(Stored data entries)
*** Block opens ***

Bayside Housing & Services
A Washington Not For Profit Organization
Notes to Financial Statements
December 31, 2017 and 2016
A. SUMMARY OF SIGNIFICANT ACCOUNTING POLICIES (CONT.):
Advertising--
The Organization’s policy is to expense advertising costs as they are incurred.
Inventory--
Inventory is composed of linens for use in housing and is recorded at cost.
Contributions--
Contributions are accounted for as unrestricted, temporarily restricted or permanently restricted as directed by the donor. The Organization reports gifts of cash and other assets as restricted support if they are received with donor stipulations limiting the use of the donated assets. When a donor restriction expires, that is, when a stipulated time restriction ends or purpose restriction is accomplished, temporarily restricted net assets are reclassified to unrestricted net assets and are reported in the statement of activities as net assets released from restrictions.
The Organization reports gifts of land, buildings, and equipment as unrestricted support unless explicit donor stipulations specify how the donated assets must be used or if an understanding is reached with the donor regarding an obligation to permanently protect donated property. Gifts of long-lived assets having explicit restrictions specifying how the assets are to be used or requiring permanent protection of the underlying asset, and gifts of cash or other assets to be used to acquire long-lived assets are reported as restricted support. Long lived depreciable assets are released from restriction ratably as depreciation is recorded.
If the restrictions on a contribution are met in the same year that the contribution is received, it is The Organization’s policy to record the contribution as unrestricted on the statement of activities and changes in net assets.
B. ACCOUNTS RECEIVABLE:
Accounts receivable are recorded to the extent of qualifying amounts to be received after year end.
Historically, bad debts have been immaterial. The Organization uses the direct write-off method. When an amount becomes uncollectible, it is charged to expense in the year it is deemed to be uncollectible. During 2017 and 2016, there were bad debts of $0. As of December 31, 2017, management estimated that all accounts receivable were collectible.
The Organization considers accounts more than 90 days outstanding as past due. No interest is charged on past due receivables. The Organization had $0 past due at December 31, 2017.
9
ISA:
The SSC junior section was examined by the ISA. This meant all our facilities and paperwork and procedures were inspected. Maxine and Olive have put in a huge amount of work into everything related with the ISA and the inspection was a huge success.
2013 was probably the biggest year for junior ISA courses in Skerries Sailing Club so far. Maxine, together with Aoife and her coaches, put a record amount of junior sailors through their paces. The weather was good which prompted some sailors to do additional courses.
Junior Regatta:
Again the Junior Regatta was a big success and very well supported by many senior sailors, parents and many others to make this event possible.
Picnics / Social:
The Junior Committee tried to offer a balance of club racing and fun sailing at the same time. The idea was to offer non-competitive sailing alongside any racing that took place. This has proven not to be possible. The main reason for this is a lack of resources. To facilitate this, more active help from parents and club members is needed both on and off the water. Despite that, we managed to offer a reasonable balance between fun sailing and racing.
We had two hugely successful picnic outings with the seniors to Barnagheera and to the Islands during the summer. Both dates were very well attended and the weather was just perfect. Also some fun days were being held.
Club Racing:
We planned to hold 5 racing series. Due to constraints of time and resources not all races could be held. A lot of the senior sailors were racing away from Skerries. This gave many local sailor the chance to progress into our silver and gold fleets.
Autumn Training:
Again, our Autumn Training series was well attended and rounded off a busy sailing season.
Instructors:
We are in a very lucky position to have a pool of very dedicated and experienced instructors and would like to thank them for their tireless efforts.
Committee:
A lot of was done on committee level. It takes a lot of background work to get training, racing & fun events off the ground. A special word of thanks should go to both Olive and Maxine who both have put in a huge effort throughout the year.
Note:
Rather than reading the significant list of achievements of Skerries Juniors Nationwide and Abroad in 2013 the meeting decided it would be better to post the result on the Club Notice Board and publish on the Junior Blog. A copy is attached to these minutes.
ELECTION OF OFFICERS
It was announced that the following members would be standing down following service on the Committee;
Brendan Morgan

*** Block closes ***

- _WORK ORDER_
The records above should be reproduced in full, exactly as they read.

- _ANSWER_
Bayside Housing & Services
A Washington Not For Profit Organization
Notes to Financial Statements
December 31, 2017 and 2016
A. SUMMARY OF SIGNIFICANT ACCOUNTING POLICIES (CONT.):
Advertising--
The Organization’s policy is to expense advertising costs as they are incurred.
Inventory--
Inventory is composed of linens for use in housing and is recorded at cost.
Contributions--
Contributions are accounted for as unrestricted, temporarily restricted or permanently restricted as directed by the donor. The Organization reports gifts of cash and other assets as restricted support if they are received with donor stipulations limiting the use of the donated assets. When a donor restriction expires, that is, when a stipulated time restriction ends or purpose restriction is accomplished, temporarily restricted net assets are reclassified to unrestricted net assets and are reported in the statement of activities as net assets released from restrictions.
The Organization reports gifts of land, buildings, and equipment as unrestricted support unless explicit donor stipulations specify how the donated assets must be used or if an understanding is reached with the donor regarding an obligation to permanently protect donated property. Gifts of long-lived assets having explicit restrictions specifying how the assets are to be used or requiring permanent protection of the underlying asset, and gifts of cash or other assets to be used to acquire long-lived assets are reported as restricted support. Long lived depreciable assets are released from restriction ratably as depreciation is recorded.
If the restrictions on a contribution are met in the same year that the contribution is received, it is The Organization’s policy to record the contribution as unrestricted on the statement of activities and changes in net assets.
B. ACCOUNTS RECEIVABLE:
Accounts receivable are recorded to the extent of qualifying amounts to be received after year end.
Historically, bad debts have been immaterial. The Organization uses the direct write-off method. When an amount becomes uncollectible, it is charged to expense in the year it is deemed to be uncollectible. During 2017 and 2016, there were bad debts of $0. As of December 31, 2017, management estimated that all accounts receivable were collectible.
The Organization considers accounts more than 90 days outstanding as past due. No interest is charged on past due receivables. The Organization had $0 past due at December 31, 2017.
9
ISA:
The SSC junior section was examined by the ISA. This meant all our facilities and paperwork and procedures were inspected. Maxine and Olive have put in a huge amount of work into everything related with the ISA and the inspection was a huge success.
2013 was probably the biggest year for junior ISA courses in Skerries Sailing Club so far. Maxine, together with Aoife and her coaches, put a record amount of junior sailors through their paces. The weather was good which prompted some sailors to do additional courses.
Junior Regatta:
Again the Junior Regatta was a big success and very well supported by many senior sailors, parents and many others to make this event possible.
Picnics / Social:
The Junior Committee tried to offer a balance of club racing and fun sailing at the same time. The idea was to offer non-competitive sailing alongside any racing that took place. This has proven not to be possible. The main reason for this is a lack of resources. To facilitate this, more active help from parents and club members is needed both on and off the water. Despite that, we managed to offer a reasonable balance between fun sailing and racing.
We had two hugely successful picnic outings with the seniors to Barnagheera and to the Islands during the summer. Both dates were very well attended and the weather was just perfect. Also some fun days were being held.
Club Racing:
We planned to hold 5 racing series. Due to constraints of time and resources not all races could be held. A lot of the senior sailors were racing away from Skerries. This gave many local sailor the chance to progress into our silver and gold fleets.
Autumn Training:
Again, our Autumn Training series was well attended and rounded off a busy sailing season.
Instructors:
We are in a very lucky position to have a pool of very dedicated and experienced instructors and would like to thank them for their tireless efforts.
Committee:
A lot of was done on committee level. It takes a lot of background work to get training, racing & fun events off the ground. A special word of thanks should go to both Olive and Maxine who both have put in a huge effort throughout the year.
Note:
Rather than reading the significant list of achievements of Skerries Juniors Nationwide and Abroad in 2013 the meeting decided it would be better to post the result on the Club Notice Board and publish on the Junior Blog. A copy is attached to these minutes.
ELECTION OF OFFICERS
It was announced that the following members would be standing down following service on the Committee;
Brendan Morgan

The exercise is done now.